[INSTRUCTIONS TO FOLLOW]:
Please rewrite all of the items below, swapping "scatter plot" for "scatter chart" and leaving everything else unchanged. Omit the pictures from your answer.

(MATERIAL SHOWN Opens)

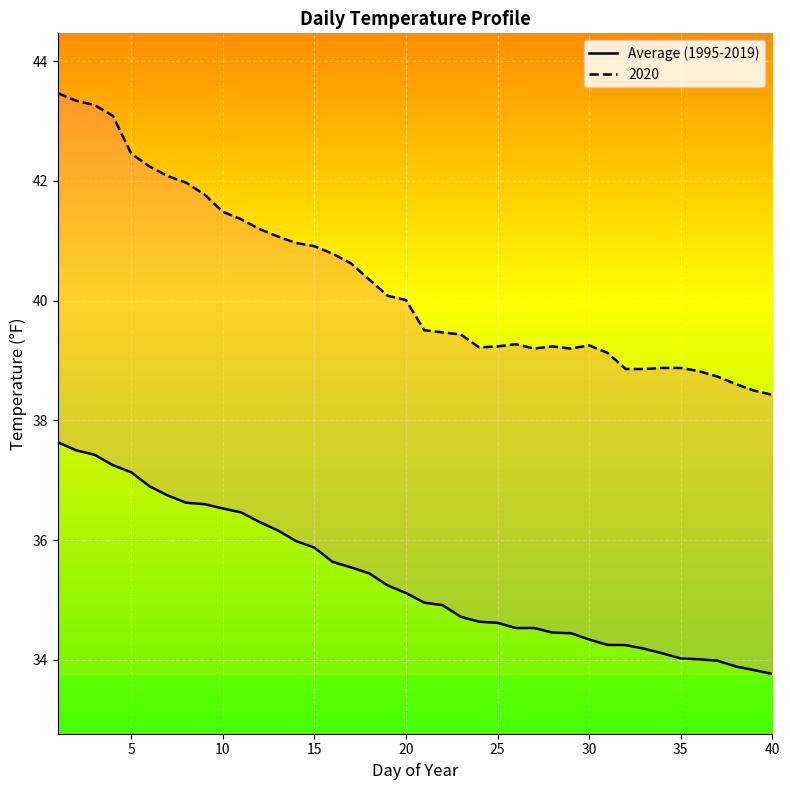

How many values exceed 35?

20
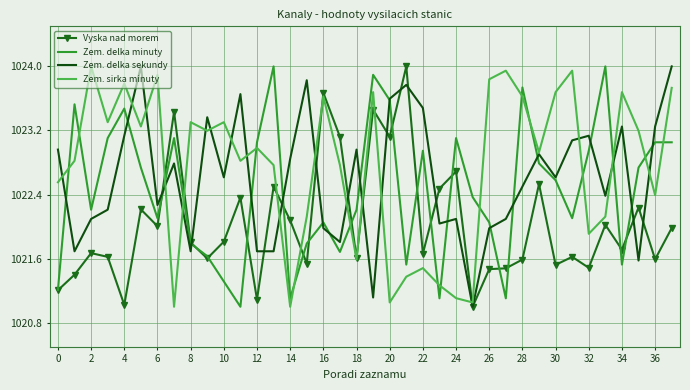

What is the maximum value for Zem. sirka minuty?

1024.0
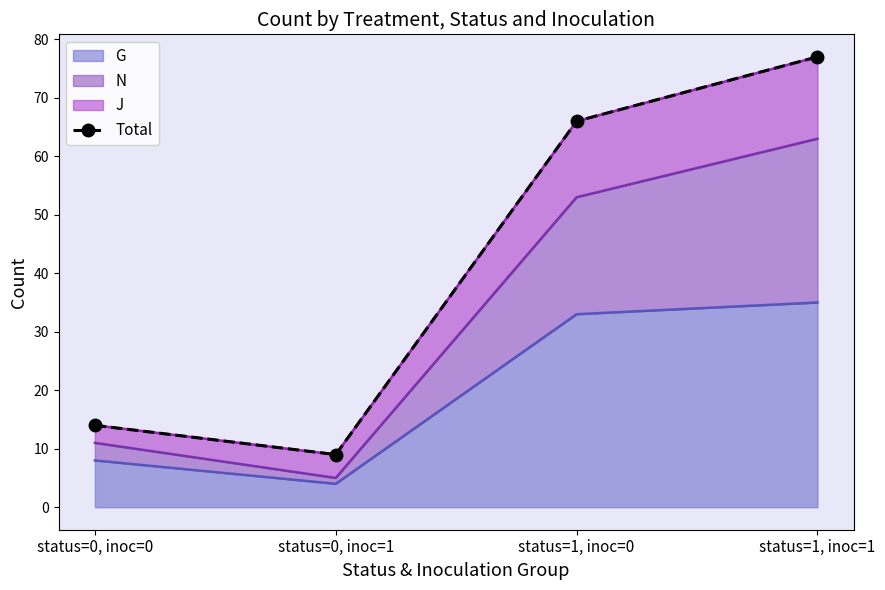

List the labels in order of value, largest first.

status=1, inoc=1, status=1, inoc=0, status=0, inoc=0, status=0, inoc=1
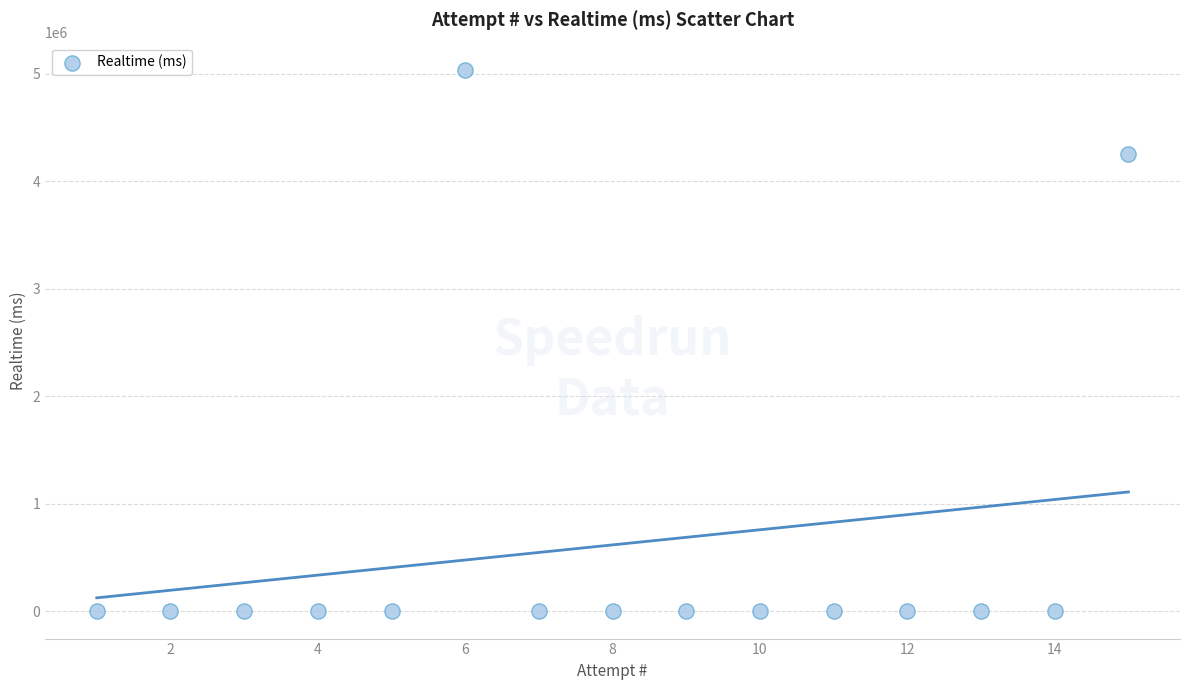

What Y value in the scatter plot is closest to 2519239?

4253228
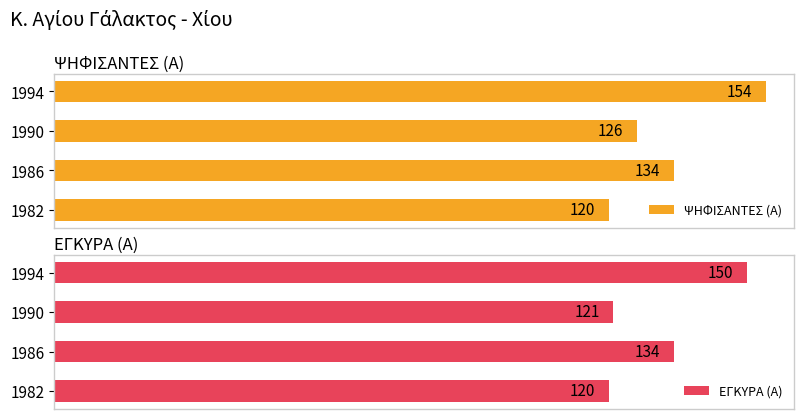

How many data points does each series have?

4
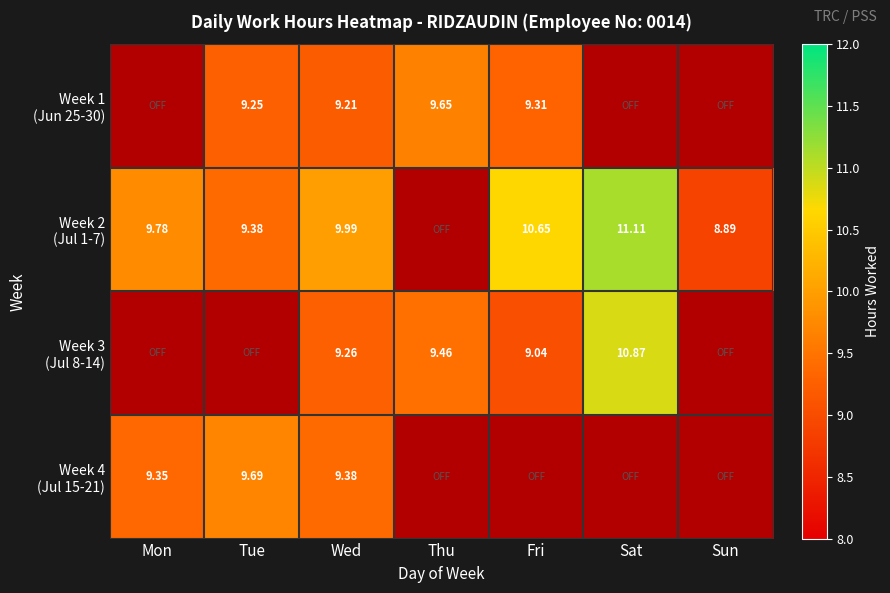

Is it true that Wed equals 0.0 at 5?

True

(MATERIAL SHOWN Closes)

[SOLUTION TO THE EXERCISE]:
How many values exceed 35?

20

What is the maximum value for Zem. sirka minuty?

1024.0

List the labels in order of value, largest first.

status=1, inoc=1, status=1, inoc=0, status=0, inoc=0, status=0, inoc=1

What Y value in the scatter chart is closest to 2519239?

4253228

How many data points does each series have?

4

Is it true that Wed equals 0.0 at 5?

True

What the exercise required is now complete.